■ Data
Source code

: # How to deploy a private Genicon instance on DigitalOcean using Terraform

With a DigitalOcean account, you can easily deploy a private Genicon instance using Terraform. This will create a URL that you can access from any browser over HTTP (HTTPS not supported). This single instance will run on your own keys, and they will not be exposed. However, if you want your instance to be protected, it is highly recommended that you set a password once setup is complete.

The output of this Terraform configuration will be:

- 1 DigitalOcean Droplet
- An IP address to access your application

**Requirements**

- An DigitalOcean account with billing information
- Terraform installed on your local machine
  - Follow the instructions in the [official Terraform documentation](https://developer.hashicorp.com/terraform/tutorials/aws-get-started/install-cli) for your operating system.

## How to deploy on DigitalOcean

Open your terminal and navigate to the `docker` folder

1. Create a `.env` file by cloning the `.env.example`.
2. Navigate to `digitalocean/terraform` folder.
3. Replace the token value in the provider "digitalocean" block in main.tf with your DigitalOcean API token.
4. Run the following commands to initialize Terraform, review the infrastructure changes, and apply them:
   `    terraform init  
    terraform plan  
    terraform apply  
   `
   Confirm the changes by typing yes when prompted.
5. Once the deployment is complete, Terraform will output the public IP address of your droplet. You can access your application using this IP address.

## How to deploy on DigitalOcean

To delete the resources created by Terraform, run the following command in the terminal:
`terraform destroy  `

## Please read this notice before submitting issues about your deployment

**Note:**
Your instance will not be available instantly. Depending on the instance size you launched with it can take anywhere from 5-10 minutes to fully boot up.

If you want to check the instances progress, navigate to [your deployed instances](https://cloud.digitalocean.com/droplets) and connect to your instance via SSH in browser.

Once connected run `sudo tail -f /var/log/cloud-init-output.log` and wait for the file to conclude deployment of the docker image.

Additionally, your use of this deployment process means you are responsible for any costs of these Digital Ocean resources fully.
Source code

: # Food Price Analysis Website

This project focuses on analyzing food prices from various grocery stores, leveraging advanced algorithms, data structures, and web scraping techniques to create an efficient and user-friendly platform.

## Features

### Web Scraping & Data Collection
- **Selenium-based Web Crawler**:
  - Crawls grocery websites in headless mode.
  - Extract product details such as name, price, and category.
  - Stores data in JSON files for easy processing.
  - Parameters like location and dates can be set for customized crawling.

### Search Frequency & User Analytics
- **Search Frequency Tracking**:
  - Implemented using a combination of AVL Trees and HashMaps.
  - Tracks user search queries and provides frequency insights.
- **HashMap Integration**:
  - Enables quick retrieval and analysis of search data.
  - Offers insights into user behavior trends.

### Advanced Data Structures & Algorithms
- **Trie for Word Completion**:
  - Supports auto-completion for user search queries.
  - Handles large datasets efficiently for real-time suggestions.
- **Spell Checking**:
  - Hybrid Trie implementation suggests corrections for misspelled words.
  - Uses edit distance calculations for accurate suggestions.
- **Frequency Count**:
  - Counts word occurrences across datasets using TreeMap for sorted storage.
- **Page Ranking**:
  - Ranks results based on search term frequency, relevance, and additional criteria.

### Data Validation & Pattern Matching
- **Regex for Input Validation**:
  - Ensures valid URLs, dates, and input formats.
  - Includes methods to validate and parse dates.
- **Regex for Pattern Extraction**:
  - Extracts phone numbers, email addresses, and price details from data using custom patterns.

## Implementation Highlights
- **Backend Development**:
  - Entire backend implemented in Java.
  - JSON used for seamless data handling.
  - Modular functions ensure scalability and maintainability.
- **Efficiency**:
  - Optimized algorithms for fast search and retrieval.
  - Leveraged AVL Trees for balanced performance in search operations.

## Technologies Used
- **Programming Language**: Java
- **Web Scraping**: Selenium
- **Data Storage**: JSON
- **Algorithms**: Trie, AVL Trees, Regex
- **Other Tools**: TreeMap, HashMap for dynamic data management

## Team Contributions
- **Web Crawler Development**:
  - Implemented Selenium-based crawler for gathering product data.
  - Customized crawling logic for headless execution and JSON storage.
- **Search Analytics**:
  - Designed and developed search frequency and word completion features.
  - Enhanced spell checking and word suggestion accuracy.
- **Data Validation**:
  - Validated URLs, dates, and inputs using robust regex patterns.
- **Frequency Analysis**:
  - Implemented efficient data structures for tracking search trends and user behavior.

■ What you have to do
Print out the entire listing. Keep every line exact.

■ Expected answer
Source code

: # How to deploy a private Genicon instance on DigitalOcean using Terraform

With a DigitalOcean account, you can easily deploy a private Genicon instance using Terraform. This will create a URL that you can access from any browser over HTTP (HTTPS not supported). This single instance will run on your own keys, and they will not be exposed. However, if you want your instance to be protected, it is highly recommended that you set a password once setup is complete.

The output of this Terraform configuration will be:

- 1 DigitalOcean Droplet
- An IP address to access your application

**Requirements**

- An DigitalOcean account with billing information
- Terraform installed on your local machine
  - Follow the instructions in the [official Terraform documentation](https://developer.hashicorp.com/terraform/tutorials/aws-get-started/install-cli) for your operating system.

## How to deploy on DigitalOcean

Open your terminal and navigate to the `docker` folder

1. Create a `.env` file by cloning the `.env.example`.
2. Navigate to `digitalocean/terraform` folder.
3. Replace the token value in the provider "digitalocean" block in main.tf with your DigitalOcean API token.
4. Run the following commands to initialize Terraform, review the infrastructure changes, and apply them:
   `    terraform init  
    terraform plan  
    terraform apply  
   `
   Confirm the changes by typing yes when prompted.
5. Once the deployment is complete, Terraform will output the public IP address of your droplet. You can access your application using this IP address.

## How to deploy on DigitalOcean

To delete the resources created by Terraform, run the following command in the terminal:
`terraform destroy  `

## Please read this notice before submitting issues about your deployment

**Note:**
Your instance will not be available instantly. Depending on the instance size you launched with it can take anywhere from 5-10 minutes to fully boot up.

If you want to check the instances progress, navigate to [your deployed instances](https://cloud.digitalocean.com/droplets) and connect to your instance via SSH in browser.

Once connected run `sudo tail -f /var/log/cloud-init-output.log` and wait for the file to conclude deployment of the docker image.

Additionally, your use of this deployment process means you are responsible for any costs of these Digital Ocean resources fully.
Source code

: # Food Price Analysis Website

This project focuses on analyzing food prices from various grocery stores, leveraging advanced algorithms, data structures, and web scraping techniques to create an efficient and user-friendly platform.

## Features

### Web Scraping & Data Collection
- **Selenium-based Web Crawler**:
  - Crawls grocery websites in headless mode.
  - Extract product details such as name, price, and category.
  - Stores data in JSON files for easy processing.
  - Parameters like location and dates can be set for customized crawling.

### Search Frequency & User Analytics
- **Search Frequency Tracking**:
  - Implemented using a combination of AVL Trees and HashMaps.
  - Tracks user search queries and provides frequency insights.
- **HashMap Integration**:
  - Enables quick retrieval and analysis of search data.
  - Offers insights into user behavior trends.

### Advanced Data Structures & Algorithms
- **Trie for Word Completion**:
  - Supports auto-completion for user search queries.
  - Handles large datasets efficiently for real-time suggestions.
- **Spell Checking**:
  - Hybrid Trie implementation suggests corrections for misspelled words.
  - Uses edit distance calculations for accurate suggestions.
- **Frequency Count**:
  - Counts word occurrences across datasets using TreeMap for sorted storage.
- **Page Ranking**:
  - Ranks results based on search term frequency, relevance, and additional criteria.

### Data Validation & Pattern Matching
- **Regex for Input Validation**:
  - Ensures valid URLs, dates, and input formats.
  - Includes methods to validate and parse dates.
- **Regex for Pattern Extraction**:
  - Extracts phone numbers, email addresses, and price details from data using custom patterns.

## Implementation Highlights
- **Backend Development**:
  - Entire backend implemented in Java.
  - JSON used for seamless data handling.
  - Modular functions ensure scalability and maintainability.
- **Efficiency**:
  - Optimized algorithms for fast search and retrieval.
  - Leveraged AVL Trees for balanced performance in search operations.

## Technologies Used
- **Programming Language**: Java
- **Web Scraping**: Selenium
- **Data Storage**: JSON
- **Algorithms**: Trie, AVL Trees, Regex
- **Other Tools**: TreeMap, HashMap for dynamic data management

## Team Contributions
- **Web Crawler Development**:
  - Implemented Selenium-based crawler for gathering product data.
  - Customized crawling logic for headless execution and JSON storage.
- **Search Analytics**:
  - Designed and developed search frequency and word completion features.
  - Enhanced spell checking and word suggestion accuracy.
- **Data Validation**:
  - Validated URLs, dates, and inputs using robust regex patterns.
- **Frequency Analysis**:
  - Implemented efficient data structures for tracking search trends and user behavior.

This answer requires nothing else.